Jovem quer "devolver à sociedade" como médica do SUS

Em entrevista ao UOL, a jovem contou que já passou por situações nas quais ela vê um viés racista -- como a "surpresa" de alguns colegas quando, ano passado, ainda no primeiro bimestre de aulas, ela gabaritou em uma prova de anatomia prática.

"Apenas duas alunas gabaritaram: eu e uma colega, branca. Houve uma surpresa muito grande da sala somente em relação a mim, e com perguntas do tipo: 'Você escondeu o jogo?', já que era o primeiro mês, ainda, de aula. Mas a outra aluna passou pelo mesmo processo de seleção e não houve esse tipo de questionamento; não tenho dúvida de que foi racismo", atestou.
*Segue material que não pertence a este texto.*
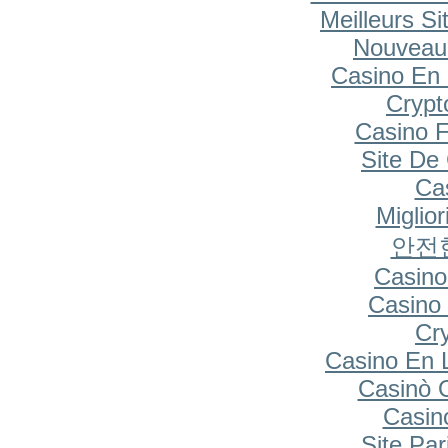
Meilleurs Si
Nouveau
Casino En 
Cryp
Casino F
Site De
Cas
Miglio
안전
Casino
Casino 
Cr
Casino En 
Casinò 
Casin
Site Par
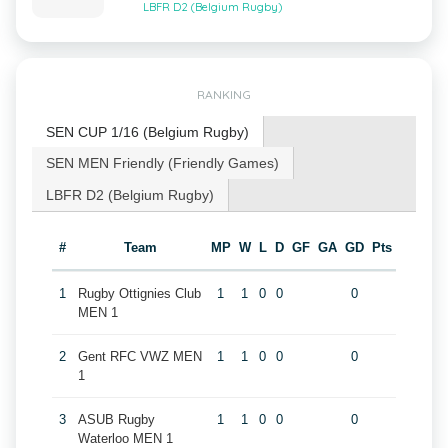
LBFR D2 (Belgium Rugby)
RANKING
SEN CUP 1/16 (Belgium Rugby)
SEN MEN Friendly (Friendly Games)
LBFR D2 (Belgium Rugby)
#
Team
MP
W
L
D
GF
GA
GD
Pts
1
Rugby Ottignies Club
1
1
0
0
0
MEN 1
2
Gent RFC VWZ MEN
1
1
0
0
0
1
3
ASUB Rugby
1
1
0
0
0
Waterloo MEN 1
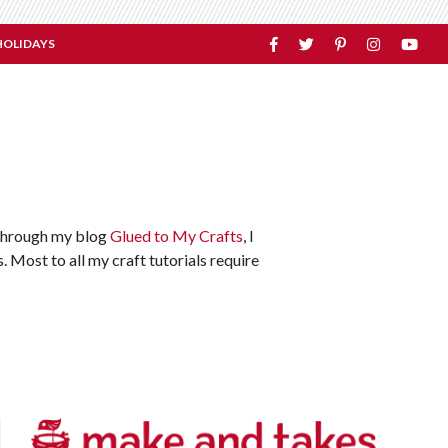
HOLIDAYS
. Through my blog
Glued to My Crafts
, I
. Most to all my craft tutorials require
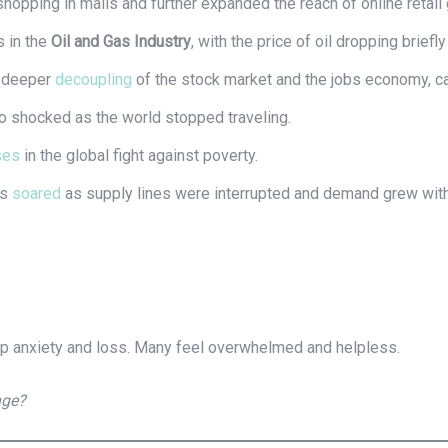
opping in malls and further expanded the reach of online retail 
 in the
Oil and Gas Industry
, with the price of oil dropping briefl
a deeper
decoupling
of the stock market and the jobs economy, c
 shocked as the world stopped traveling.
ses
in the global fight against poverty.
es
soared
as supply lines were interrupted and demand grew with 
p anxiety and loss. Many feel overwhelmed and helpless.
nge?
Mirna fez o ensino fundamental em escola pública, mas seguiu os estudos em escola particular graças à ajuda da madrinha, que vive nos Estados Unidos. "Já questionaram minha cota, já alegaram que eu tenho um tablet... como se eu não tivesse o direito de ter, me esforçando para isso".

A jovem milita na causa negra também em um coletivo da universidade. É ali o espaço, ela aponta, onde vários outros relatos semelhantes ao que ela diz ter ouvido são apresentados, mas de outros cursos. "Isso de 'não ter cara' de uma profissão' é quase unânime entre os negros da faculdade que estão nos cursos tradicionais".

Para o futuro, a aluna de medicina quer "devolver à sociedade" o que ela chama de investimento -- seja por projetos sociais ou pelo trabalho no SUS (Sistema Único de Saúde). "Eu tenho noção de que o meu estudo sai do bolso da sociedade", justificou.

Hoje, a mãe de Mirna é telefonista, e o pai, bombeiro. A filha integra um grupo de dez negros em uma sala de 104 alunos na medicina. 

Mais jovens negros nas universidades

Dados da SIS 2015 (Síntese de Indicadores Sociais), pesquisa produzida pelo IBGE (Instituto Brasileiro de Geografia e Estatística) e divulgada em dezembro passado, mostraram que, em uma década, foi constatado crescimento na proporção de universitários na faixa etária de 18 a 24 anos --de 32,9%, em 2004, para 58,5%, em 2014--, com destaque para o recorte por cor ou raça, de acordo com os critérios de classificação do instituto.

Do total de estudantes pretos ou pardos de 18 a 24 anos, 45,5% estavam na universidade no ano passado. Há dez anos, essa proporção era de 16,7%. Entre os brancos, também houve aumento --de 47,2%, em 2004, para 71,4%, em 2014.

Também ano passado, outro estudo do IBGE revelou que os negros representavam apenas 17,4% da parcela mais rica do país, em 2014 – apesar de a população que se identifica como preta ou parda ter crescido entre a parcela 1% mais rica da população brasileira, cuja renda média é de R$ 11,6 mil por habitante.

Segundo o IBGE, os negros (pretos e pardos) eram a maioria da população brasileira em 2014, representando 53,6% da população. Os brasileiros que se declaravam brancos eram 45,5%.